Records from a data collection:
--

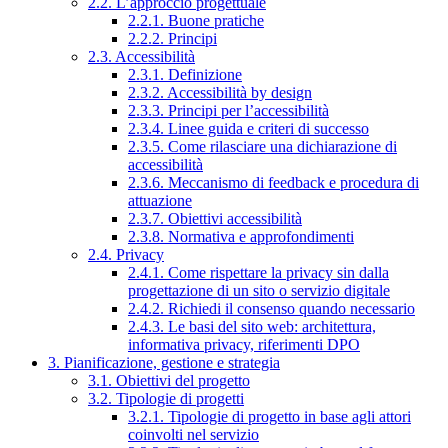
2.2. L’approccio progettuale
2.2.1. Buone pratiche
2.2.2. Principi
2.3. Accessibilità
2.3.1. Definizione
2.3.2. Accessibilità by design
2.3.3. Principi per l’accessibilità
2.3.4. Linee guida e criteri di successo
2.3.5. Come rilasciare una dichiarazione di
accessibilità
2.3.6. Meccanismo di feedback e procedura di
attuazione
2.3.7. Obiettivi accessibilità
2.3.8. Normativa e approfondimenti
2.4. Privacy
2.4.1. Come rispettare la privacy sin dalla
progettazione di un sito o servizio digitale
2.4.2. Richiedi il consenso quando necessario
2.4.3. Le basi del sito web: architettura,
informativa privacy, riferimenti DPO
3. Pianificazione, gestione e strategia
3.1. Obiettivi del progetto
3.2. Tipologie di progetti
3.2.1. Tipologie di progetto in base agli attori
coinvolti nel servizio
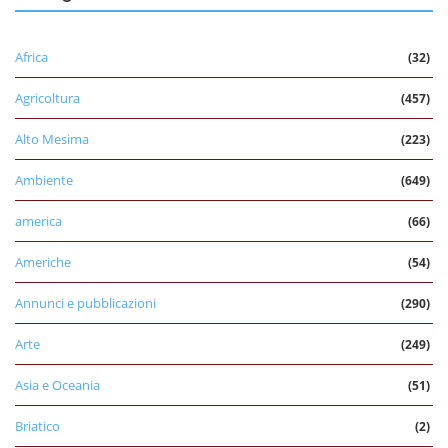
Africa
(32)
Agricoltura
(457)
Alto Mesima
(223)
Ambiente
(649)
america
(66)
Americhe
(54)
Annunci e pubblicazioni
(290)
Arte
(249)
Asia e Oceania
(51)
Briatico
(2)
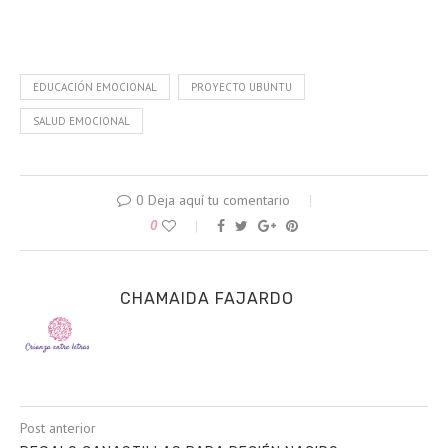
EDUCACIÓN EMOCIONAL
PROYECTO UBUNTU
SALUD EMOCIONAL
0 Deja aquí tu comentario
0
CHAMAIDA FAJARDO
Post anterior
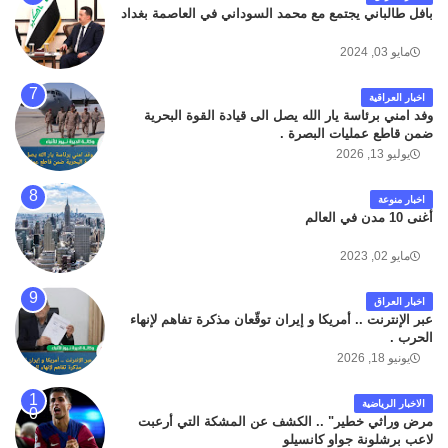
بافل طالباني يجتمع مع محمد السوداني في العاصمة بغداد
مايو 03, 2024
اخبار العراقية
وفد امني برئاسة يار الله يصل الى قيادة القوة البحرية
ضمن قاطع عمليات البصرة .
يوليو 13, 2026
اخبار منوعة
أغنى 10 مدن في العالم
مايو 02, 2023
اخبار العراق
عبر الإنترنت .. أمريكا و إيران توقّعان مذكرة تفاهم لإنهاء
الحرب .
يونيو 18, 2026
الاخبار الرياضية
مرض وراثي خطير" .. الكشف عن المشكة التي أرعبت
لاعب برشلونة جواو كانسيلو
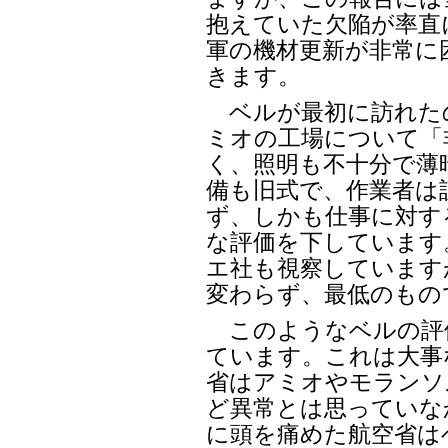
抱えていた欠陥が率直
軍の機材更新が非常に
きます。
ベルが最初に訪れた
ミオの工場について「
く、照明も不十分で薄
備も旧式で、作業者は
ず、しかも仕事に対す
な評価を下しています
エ社も視察しています
変わらず、最低のもの
このようなベルの評
ています。これは大事
省はアミオやモランソ
ど異常とは思っていな
に頭を痛めた航空省はベ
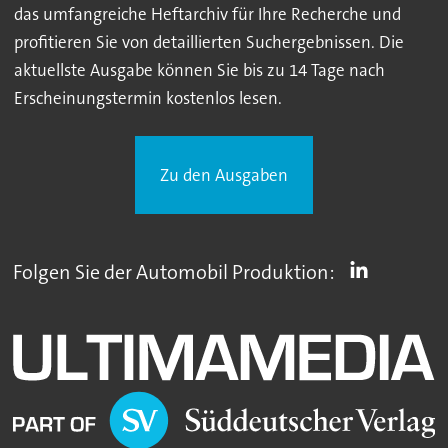
das umfangreiche Heftarchiv für Ihre Recherche und
profitieren Sie von detaillierten Suchergebnissen. Die
aktuellste Ausgabe können Sie bis zu 14 Tage nach
Erscheinungstermin kostenlos lesen.
Zu den Ausgaben
Folgen Sie der Automobil Produktion:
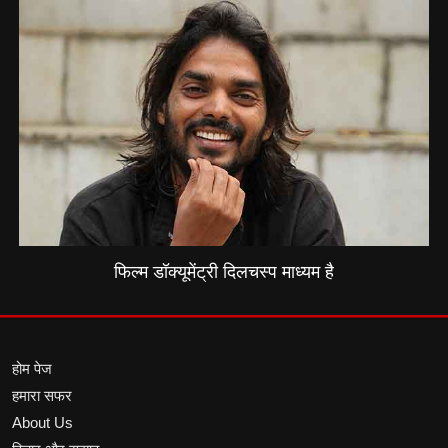
फिल्म डॉक्यूमेंट्री दिलचस्प माध्यम है
होम पेज
हमारा सफर
About Us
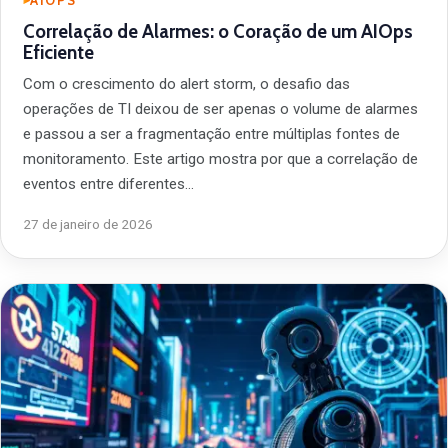
AIOPS
Correlação de Alarmes: o Coração de um AIOps
Eficiente
Com o crescimento do alert storm, o desafio das
operações de TI deixou de ser apenas o volume de alarmes
e passou a ser a fragmentação entre múltiplas fontes de
monitoramento. Este artigo mostra por que a correlação de
eventos entre diferentes…
27 de janeiro de 2026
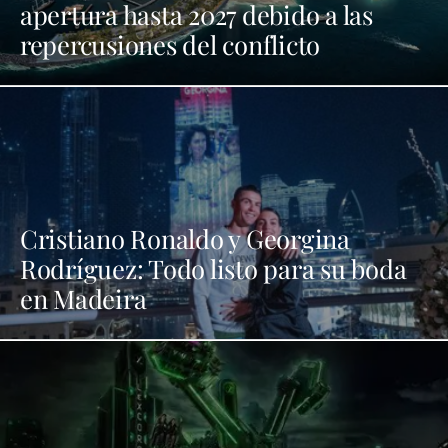
apertura hasta 2027 debido a las
repercusiones del conflicto
Cristiano Ronaldo y Georgina
Rodríguez: Todo listo para su boda
en Madeira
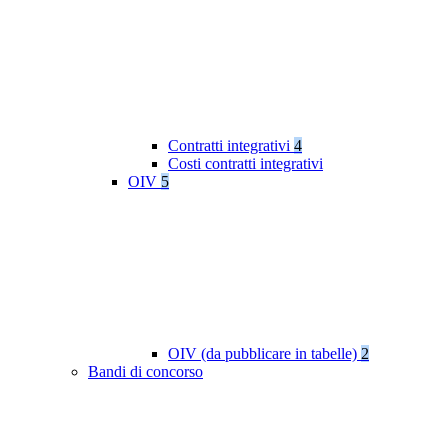
Contratti integrativi
4
Costi contratti integrativi
OIV
5
OIV (da pubblicare in tabelle)
2
Bandi di concorso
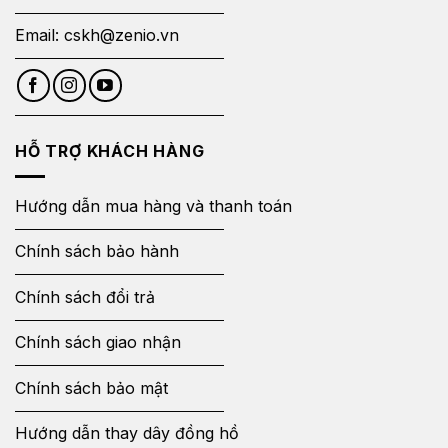
Email:
cskh@zenio.vn
HỖ TRỢ KHÁCH HÀNG
Hướng dẫn mua hàng và thanh toán
Chính sách bảo hành
Chính sách đổi trả
Chính sách giao nhận
Chính sách bảo mật
Hướng dẫn thay dây đồng hồ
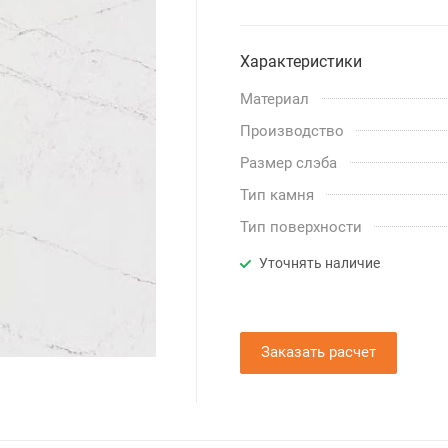
Характеристики
Материал
Производство
Размер слэба
Тип камня
Тип поверхности
Уточнять наличие
Заказать расчет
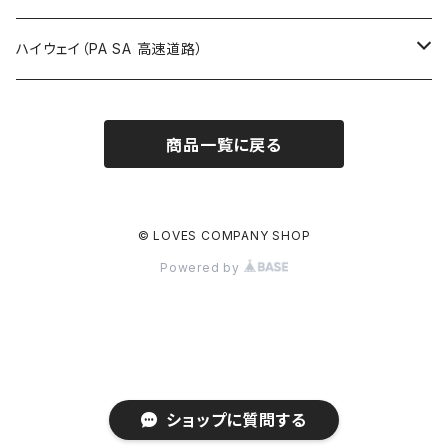
ROUTE900～1000号線
ROUTE 800～899号線
ROUTE 700～799号線
群馬県
Tシャツ
ハイウェイ（PA SA 高速道路）
ROUTE 900～1000号線
ROUTE 800～899号線
埼玉県
キャップ
ホテルキーホルダー
ROUTE 900～1000号線
商品一覧に戻る
Tシャツ
千葉県
ステッカー
ステッカー
Tシャツ
東京都
缶バッジ
© LOVES COMPANY SHOP
Powered by
ステッカー
神奈川県
アクリルキーホルダー
キャップ
新潟県
ホテルキーホルダー
ホテルキーホルダー
富山県
クリアファイル
ショップに質問する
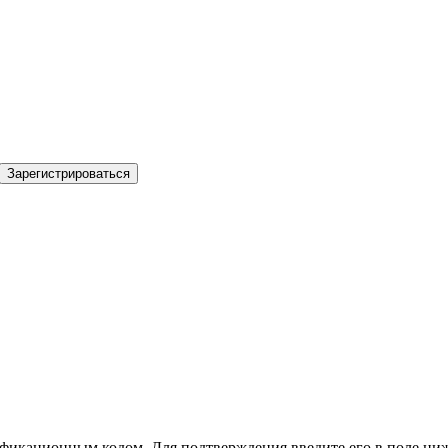
Зарегистрироваться
фикационным кодом. Для подтверждения введите его в поле ниж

--

## WORK ORDER
Output all of the entries verbatim, leaving out any images.

## PROBLEM SOLUTION
2.2. L’approccio progettuale
2.2.1. Buone pratiche
2.2.2. Principi
2.3. Accessibilità
2.3.1. Definizione
2.3.2. Accessibilità by design
2.3.3. Principi per l’accessibilità
2.3.4. Linee guida e criteri di successo
2.3.5. Come rilasciare una dichiarazione di
accessibilità
2.3.6. Meccanismo di feedback e procedura di
attuazione
2.3.7. Obiettivi accessibilità
2.3.8. Normativa e approfondimenti
2.4. Privacy
2.4.1. Come rispettare la privacy sin dalla
progettazione di un sito o servizio digitale
2.4.2. Richiedi il consenso quando necessario
2.4.3. Le basi del sito web: architettura,
informativa privacy, riferimenti DPO
3. Pianificazione, gestione e strategia
3.1. Obiettivi del progetto
3.2. Tipologie di progetti
3.2.1. Tipologie di progetto in base agli attori
coinvolti nel servizio
Africa
(32)
Agricoltura
(457)
Alto Mesima
(223)
Ambiente
(649)
america
(66)
Americhe
(54)
Annunci e pubblicazioni
(290)
Arte
(249)
Asia e Oceania
(51)
Briatico
(2)
EDUCACIÓN EMOCIONAL
PROYECTO UBUNTU
SALUD EMOCIONAL
0 Deja aquí tu comentario
0
CHAMAIDA FAJARDO
Post anterior
بافل طالباني يجتمع مع محمد السوداني في العاصمة بغداد
مايو 03, 2024
اخبار العراقية
وفد امني برئاسة يار الله يصل الى قيادة القوة البحرية
ضمن قاطع عمليات البصرة .
يوليو 13, 2026
اخبار منوعة
أغنى 10 مدن في العالم
مايو 02, 2023
اخبار العراق
عبر الإنترنت .. أمريكا و إيران توقّعان مذكرة تفاهم لإنهاء
الحرب .
يونيو 18, 2026
الاخبار الرياضية
مرض وراثي خطير" .. الكشف عن المشكة التي أرعبت
لاعب برشلونة جواو كانسيلو
抱えていた欠陥が率直
軍の機材更新が非常に
きます。
ベルが最初に訪れた
ミオの工場について「
く、照明も不十分で薄
備も旧式で、作業者は
ず、しかも仕事に対す
な評価を下しています
エ社も視察しています
変わらず、最低のもの
このようなベルの評
ています。これは大事
省はアミオやモランソ
ど異常とは思っていな
に頭を痛めた航空省はベ
das umfangreiche Heftarchiv für Ihre Recherche und
profitieren Sie von detaillierten Suchergebnissen. Die
aktuellste Ausgabe können Sie bis zu 14 Tage nach
Erscheinungstermin kostenlos lesen.
Zu den Ausgaben
Folgen Sie der Automobil Produktion:
फिल्म डॉक्यूमेंट्री दिलचस्प माध्यम है
होम पेज
हमारा सफर
About Us
AIOPS
Correlação de Alarmes: o Coração de um AIOps
Eficiente
Com o crescimento do alert storm, o desafio das
operações de TI deixou de ser apenas o volume de alarmes
e passou a ser a fragmentação entre múltiplas fontes de
monitoramento. Este artigo mostra por que a correlação de
eventos entre diferentes…
27 de janeiro de 2026
apertura hasta 2027 debido a las
repercusiones del conflicto
Cristiano Ronaldo y Georgina
Rodríguez: Todo listo para su boda
en Madeira
Contratti integrativi
4
Costi contratti integrativi
OIV
5
OIV (da pubblicare in tabelle)
2
Bandi di concorso
Email:
cskh@zenio.vn
HỖ TRỢ KHÁCH HÀNG
Hướng dẫn mua hàng và thanh toán
Chính sách bảo hành
Chính sách đổi trả
Chính sách giao nhận
Chính sách bảo mật
Hướng dẫn thay dây đồng hồ
Характеристики
Материал
Производство
Размер слэба
Тип камня
Тип поверхности
Уточнять наличие
Заказать расчет
ROUTE900～1000号線
ROUTE 800～899号線
ROUTE 700～799号線
群馬県
Tシャツ
ハイウェイ（PA SA 高速道路）
ROUTE 900～1000号線
ROUTE 800～899号線
埼玉県
キャップ
ホテルキーホルダー
ROUTE 900～1000号線
商品一覧に戻る
Tシャツ
千葉県
ステッカー
ステッカー
Tシャツ
東京都
缶バッジ
© LOVES COMPANY SHOP
Powered by
ステッカー
神奈川県
アクリルキーホルダー
キャップ
新潟県
ホテルキーホルダー
ホテルキーホルダー
富山県
クリアファイル
ショップに質問する
Зарегистрироваться
фикационным кодом. Для подтверждения введите его в поле ниж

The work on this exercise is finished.